Drug DUI: How long is a drug in your system?

For testing purposes, clients often ask how long a specific drug might be in their system, and if it may show up once the test of the client’s blood or urine takes place.

Drug DUI: How long is a drug in your system – The Half Life

The half-life of a drug is the amount of time it takes the body to eliminate half of the total amount of the drug present in the bloodstream from the body. The term half-life is not synonymous with “duration of effect” which means the length of time that the drug is having its therapeutic effect in the body.

The half life of a medication is the time required for concentrations of the medication to decrease by half; typically serum concentrations. A drug like diazepam has a relatively long half life. Even using the most simplistic pharmacokinetic explanation  ( one compartment zero order elimination ) serum concentration would decrease for example from 20 ng / ml to 10 ng/ml in approximately 40 hours ( using a standard half life value).

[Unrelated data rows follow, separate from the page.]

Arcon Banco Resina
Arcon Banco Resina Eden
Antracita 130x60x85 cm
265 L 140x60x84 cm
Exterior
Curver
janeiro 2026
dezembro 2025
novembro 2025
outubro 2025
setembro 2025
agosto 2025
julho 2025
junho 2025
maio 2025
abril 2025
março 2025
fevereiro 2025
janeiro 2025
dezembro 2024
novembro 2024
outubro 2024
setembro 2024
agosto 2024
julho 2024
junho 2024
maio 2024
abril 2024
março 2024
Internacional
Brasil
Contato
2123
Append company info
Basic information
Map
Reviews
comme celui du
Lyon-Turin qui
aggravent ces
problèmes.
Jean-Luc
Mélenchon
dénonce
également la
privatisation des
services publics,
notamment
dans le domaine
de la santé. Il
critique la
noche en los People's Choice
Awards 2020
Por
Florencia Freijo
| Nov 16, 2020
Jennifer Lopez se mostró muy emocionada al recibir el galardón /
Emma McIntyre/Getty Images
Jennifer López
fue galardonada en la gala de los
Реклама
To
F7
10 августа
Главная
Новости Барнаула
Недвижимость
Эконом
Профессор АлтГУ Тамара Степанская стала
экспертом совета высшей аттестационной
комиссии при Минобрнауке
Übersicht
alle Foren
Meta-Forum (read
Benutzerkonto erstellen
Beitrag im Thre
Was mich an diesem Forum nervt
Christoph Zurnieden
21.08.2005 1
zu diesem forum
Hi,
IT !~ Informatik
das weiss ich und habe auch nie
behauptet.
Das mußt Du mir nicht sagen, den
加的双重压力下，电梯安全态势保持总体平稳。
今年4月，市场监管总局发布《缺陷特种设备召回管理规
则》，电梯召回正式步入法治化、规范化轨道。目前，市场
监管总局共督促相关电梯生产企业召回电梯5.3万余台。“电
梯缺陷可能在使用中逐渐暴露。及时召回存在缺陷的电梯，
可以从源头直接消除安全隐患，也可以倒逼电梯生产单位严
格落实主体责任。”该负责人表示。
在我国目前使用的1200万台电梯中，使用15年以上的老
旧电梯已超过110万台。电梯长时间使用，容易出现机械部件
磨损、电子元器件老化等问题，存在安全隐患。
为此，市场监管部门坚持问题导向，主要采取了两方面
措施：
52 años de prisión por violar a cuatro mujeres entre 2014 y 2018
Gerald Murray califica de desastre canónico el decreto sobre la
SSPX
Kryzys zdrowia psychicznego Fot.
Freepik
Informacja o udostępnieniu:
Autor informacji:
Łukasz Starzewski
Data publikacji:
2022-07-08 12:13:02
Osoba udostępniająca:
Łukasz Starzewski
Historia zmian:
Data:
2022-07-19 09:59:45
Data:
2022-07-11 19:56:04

I have seen references in the literature to diazepam as having a half-life that ranges from 40 to 100 hours, and references to its “Duration of effect” or “Duration of action” as being approximately 3 hours.

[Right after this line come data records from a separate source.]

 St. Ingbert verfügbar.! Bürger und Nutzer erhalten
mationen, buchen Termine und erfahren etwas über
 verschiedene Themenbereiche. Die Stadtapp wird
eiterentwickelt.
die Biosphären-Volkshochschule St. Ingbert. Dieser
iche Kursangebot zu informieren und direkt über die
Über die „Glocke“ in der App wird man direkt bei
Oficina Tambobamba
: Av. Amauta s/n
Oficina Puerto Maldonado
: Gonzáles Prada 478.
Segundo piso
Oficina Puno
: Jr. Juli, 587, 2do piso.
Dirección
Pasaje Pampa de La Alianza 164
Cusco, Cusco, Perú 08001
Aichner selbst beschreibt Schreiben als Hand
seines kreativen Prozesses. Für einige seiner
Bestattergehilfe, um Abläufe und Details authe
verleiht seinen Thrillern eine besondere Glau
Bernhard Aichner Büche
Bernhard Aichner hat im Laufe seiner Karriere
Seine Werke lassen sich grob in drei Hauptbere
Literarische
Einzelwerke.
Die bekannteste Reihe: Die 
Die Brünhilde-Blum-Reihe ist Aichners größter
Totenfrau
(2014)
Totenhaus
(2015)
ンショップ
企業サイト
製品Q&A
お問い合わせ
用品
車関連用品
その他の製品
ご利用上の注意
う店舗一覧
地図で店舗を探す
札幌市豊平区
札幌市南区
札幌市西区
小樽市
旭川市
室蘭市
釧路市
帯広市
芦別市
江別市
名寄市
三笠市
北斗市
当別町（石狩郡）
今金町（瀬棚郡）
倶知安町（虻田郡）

Intoxication / DUI and How Long Drugs Are In Your System

That leads to a few questions about how that might relate into intoxication, for DUI or drunk driving purposes:

1. What is the correlation between half-life and duration of effect for a drug like valium? Why is duration of effect so much shorter than the half-life? For example, if it takes the body 40 hours to eliminate half the amount of diazepam present in the body. why doesn’t valium stay active for at least 40 hours?

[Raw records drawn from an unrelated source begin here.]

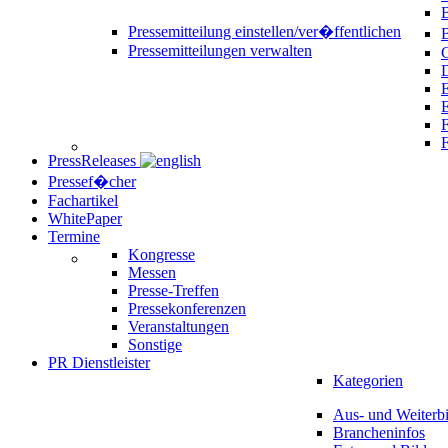
B
Pressemitteilung einstellen/ver�ffentlichen
Pressemitteilungen verwalten
C
D
E
F
PressReleases
Pressef�cher
Fachartikel
WhitePaper
Termine
Kongresse
Messen
Presse-Treffen
Pressekonferenzen
Veranstaltungen
Sonstige
PR Dienstleister
Kategorien
Aus- und Weiterb
Brancheninfos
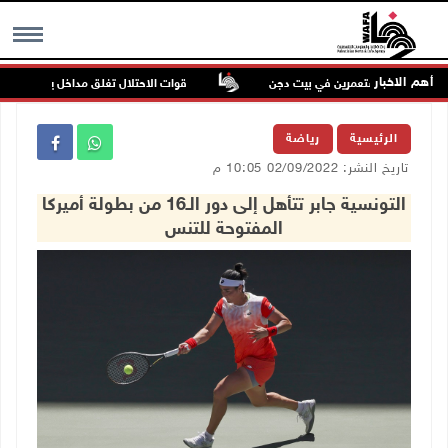
أهم الاخبار
اعتداء للمستعمرين في بيت دجن
قوات الاحتلال تغلق مداخل يعبد جنوب غرب
MENU
الرئيسية
رياضة
تاريخ النشر: 02/09/2022 10:05 م
التونسية جابر تتأهل إلى دور الـ16 من بطولة أميركا
المفتوحة للتنس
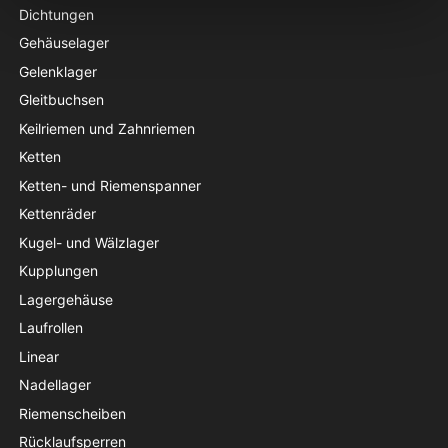
Dichtungen
Gehäuselager
Gelenklager
Gleitbuchsen
Keilriemen und Zahnriemen
Ketten
Ketten- und Riemenspanner
Kettenräder
Kugel- und Wälzlager
Kupplungen
Lagergehäuse
Laufrollen
Linear
Nadellager
Riemenscheiben
Rücklaufsperren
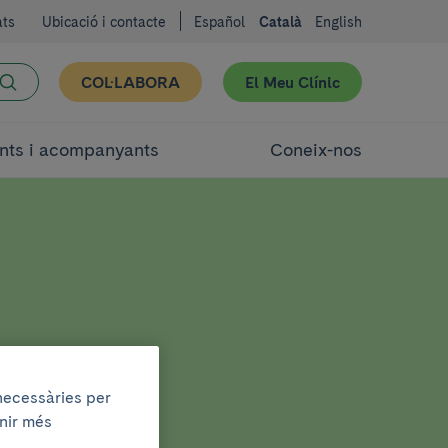
ats
Ubicació i contacte
Español
Català
English
COL·LABORA
El Meu Clínic
nts i acompanyants
Coneix-nos
 necessàries per
enir més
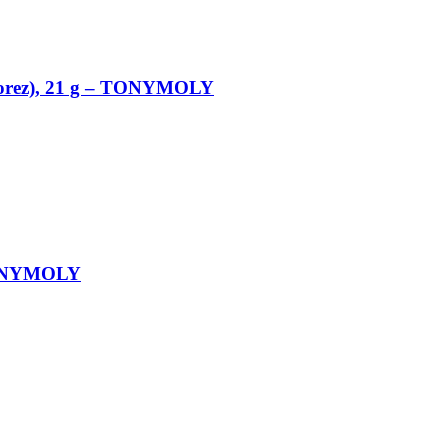
n orez), 21 g – TONYMOLY
– TONYMOLY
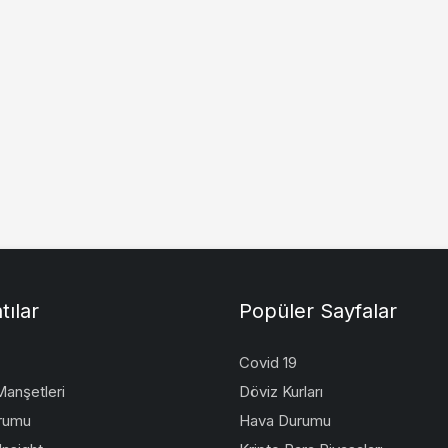
tılar
Popüler Sayfalar
Covid 19
anşetleri
Döviz Kurları
rumu
Hava Durumu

2. Are there any authoritative sources for diazepam’s “Duration of effect”?
The duration of effect is the time interval while drug concentrations are at or above the concentration at the site of action needed to produce the effect. So in the example of diazepam, depending on the dose, concentrations in the brain needed to produce a specific magnitude of effect will be dependent on the concentrations of diazepam achieved in the brain and the rate of elimination from the brain. For diazepam, because it is very lipophillic ( fat loving) it redistributes from brain to adipose tissue more quickly than the half life of elimination from plasma, hence the shorter duration of effect.
There are also instances where the duration of effect can be longer than the elimination half life from plasma, for example if a parent drug has a short half life but is metabolized to an active metabolite. The duration of effect can be prolonged by the contribution to the effect by the active metabolite.
So there is not usually a simple relationship between simple pharmacokinetic elimination rate and duration of effect.
These are two great questions at the heart of pharmacology.  The answers are not simple.  As we say to juries, “We are not machine tools.”   In essence, the answers depend on the drug and the subject.  This results in a large number of variations on a theme, even given the same standard dose to a number of very different people.